**PASSAGE FOR REVIEW:**
▶

As North Americans were preparing to view the total solar eclipse at nearly this time last year, I was preparing for the eclipse of my clinical career; I had made the decision to close my 20-year-old practice to move on to other pursuits in medicine. Sitting in lawn chairs in the hospital parking lot with eclipse glasses on, I chatted with a friend from my medical school class whose office was one floor down from mine in our medical office building. She, like most of my colleagues, expressed two emotions upon hearing of my impending retirement from clinical medicine: disappointment that I would no longer be a practicing colleague, and jealousy that I was “getting out while there was still time.” She lamented at the long hours seeing ever more patients, only to be followed by more long hours charting in the Electronic Medical Record after the patients were gone. There was no argument from me, as frustration with EMR was one of the final nails in the coffin of my practice. To illustrate her point, she described the EMR training she and her practice partners were being required to do in order to maintain privileges at one of their hospitals: two eight-hour days of hands-on screen time in a computer lab on-site, followed by six two-hour modules of off-site training, none of which was to be compensated or rewarded CME hours.

◀

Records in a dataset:
▶

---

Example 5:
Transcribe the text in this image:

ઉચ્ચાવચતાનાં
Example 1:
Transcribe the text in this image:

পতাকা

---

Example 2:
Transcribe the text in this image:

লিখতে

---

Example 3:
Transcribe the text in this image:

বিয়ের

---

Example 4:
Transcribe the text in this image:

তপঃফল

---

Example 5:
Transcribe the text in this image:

◀

**ASSIGNED TASK:**
Answer these questions from the passage on closing a medical practice:
1. How old was the writer's practice when the writer decided to close it?
2. Where was the friend's office?
3. How much on-site computer lab time did the EMR training require?

**TASK OUTPUT:**
1. It was 20 years old.
2. One floor down from the writer's office, in their medical office building.
3. Two eight-hour days of hands-on screen time.